Sonntag, 16. August 2015

Cologne Book Art — Japanischer Holzschnitt

Der Samstagnachmittag ist, wenn man weiß, wo was stattfindet, ein angenehmer Zeitraum, um sich in der regionalen, unabhängigen Kulturszene zu tummeln.
Das Kölner Rheinufer hat sich in den vergangenen 20 Jahren sehr gemausert. Aus einem vernachlässigten Schmuddelquartier entstand ein schönes Vorzeigeprojekt mit modernisierten alten Lagerhäusern und famosen Neubauten.

Vom Schmuddel zum Glamor —Rheinufer reloaded
Im Schatter der Kranhäuser entstand und lebt in einem alten Gemäuer das Künstlerhaus „Rhenania”. Dort veranstalteten einige Interessierte die „Cologne Book Art”, eine Veranstaltung, die (noch) ohne die etablierten in Köln und Umgebung ansässigen Großmuftis der Verleger- und Händlerzunft auskamen. Neben einfachen, handgemachten Publikationen (eine Lage getackert) fand ich kleine, feine Drucksachen, durchaus in Sammlerqualität was Inhalt und Haptik anlangte. In einer Ecke der alten, weißgetünchten Lagerhalle habe ich ein wohlsortiertes, angenehm präsentiertes Sortiment antiquarischer Künstlerbuch-Trouvaillen, Poster und Ephemera entdeckt. 
Der Cologne Book Art ist zu wünschen, dass mehr von den leidenschaftlichen Autoren, Gestaltern, Druckern und Verlegern  (Frauen wie Männern) sich ein Herz fassen und an einem der Tische ihre  Ideen, ihre unikaten oder multiplen Produkte nicht nur den bereits bekannten Insidern präsentieren. Platz dafür ist noch vorhanden. 

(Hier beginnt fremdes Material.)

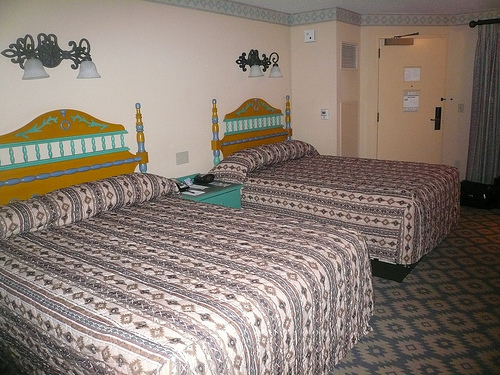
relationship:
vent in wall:
[338, 38, 361, 73] [337, 10, 364, 154]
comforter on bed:
[143, 227, 235, 292] [3, 186, 314, 330]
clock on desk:
[196, 167, 221, 191] [176, 172, 243, 212]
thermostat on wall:
[304, 103, 334, 123] [210, 47, 408, 195]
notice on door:
[390, 85, 434, 139] [350, 10, 467, 204]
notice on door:
[375, 45, 425, 90] [350, 10, 467, 204]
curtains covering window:
[465, 20, 500, 186] [443, 77, 498, 127]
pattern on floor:
[412, 317, 440, 333] [342, 257, 455, 373]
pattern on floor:
[412, 317, 440, 333] [325, 202, 498, 374]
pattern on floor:
[412, 317, 440, 333] [396, 266, 463, 371]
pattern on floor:
[398, 290, 472, 364] [431, 246, 477, 284]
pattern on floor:
[412, 317, 440, 333] [376, 278, 498, 373]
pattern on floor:
[412, 317, 440, 333] [379, 278, 483, 365]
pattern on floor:
[412, 317, 440, 333] [129, 70, 487, 337]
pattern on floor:
[412, 317, 440, 333] [352, 192, 499, 370]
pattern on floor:
[412, 317, 440, 333] [331, 180, 498, 370]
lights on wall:
[235, 35, 295, 80] [124, 19, 314, 131]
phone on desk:
[167, 176, 189, 194] [169, 172, 242, 210]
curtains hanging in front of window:
[465, 39, 499, 186] [479, 78, 485, 98]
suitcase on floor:
[460, 179, 497, 206] [325, 202, 498, 374]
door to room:
[359, 30, 484, 178] [2, 0, 497, 371]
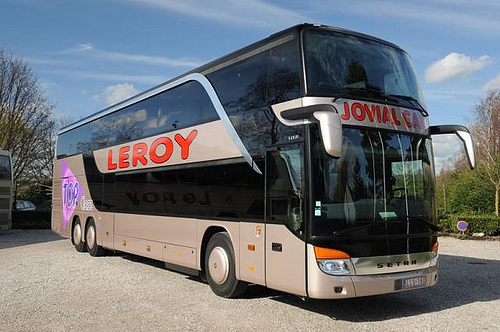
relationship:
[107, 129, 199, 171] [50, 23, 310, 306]
leroy on side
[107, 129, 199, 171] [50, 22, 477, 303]
leroy on bus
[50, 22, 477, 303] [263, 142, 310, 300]
bus has a door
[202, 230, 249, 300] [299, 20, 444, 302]
tire on front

Cologne Art Book im Künsterlaus Rhenania
So groß war der Wechsel der Kulturen gar nicht, habe ich mir auf dem Heimweg gedacht. Denn von den individuellen Klein-Verlegern zum Japanischen Holzschnitt war es ein Fußweg von 20 Minuten durch das alte urkölsche Severinsviertel, an dessen Rand das Japanische Kulturinstitut TENRI seine Ausstellungs- und Veranstaltungsräume unterhält.
Eingeladen wurden wir zu einem Vortrag von Tatsuo Kawashima (Kyoto), einem Holzschnittmeister, dessen Arbeiten erstmalig in Europa im TENRI ausgestellt werden. Diese Arbeiten üben auf  den Liebhaber europäischer moderner Kunst einen eigenartigen Reiz aus. Es sind farbig sehr japanisch gestaltete Blätter, deren Druckstöcke, manchmal sind es 25 Stück für ein Blatt, nach den alten traditionellen Ukio-e Techniken geschnitten und gedruckt werden; jedes Blatt einzeln in großer Ruhe und feinmotorischer Gelassenheit.
Demonstration der Kunst, auf kleinstem Raum Farbholzschnitte zu drucken.
Und alles, was man dazu braucht. liegt vor Meister Kawashima: Klein, fein, exklusiv.
Meister Kawashima erklärte den komplexen Schnitt- und Druckvorgang in wohlgesetzten Worten, unterstützt, übersetzt und interpretiert vom Chef des TENRI und von einem weiteren Dolmetscher. Beiden Herren war leider nicht bewusst, dass jeder Arbeitsschritt, jedes Druckdetail und auch jedes Werkzeug des Ukio-e einen eigenen Namen hat, den allerdings nur diejenigen kennen und zu deuten wagen, die sich bereits im japanischen Kunsthandwerk auskennen. Mein Erstaunen galt dem großen  Interesse am japanischen Holzschnitt, immerhin waren rund 50 Menschen zu dem Vortrag erschienen. Auch hier war die Zielgruppe überschaubar, Insider auch hier.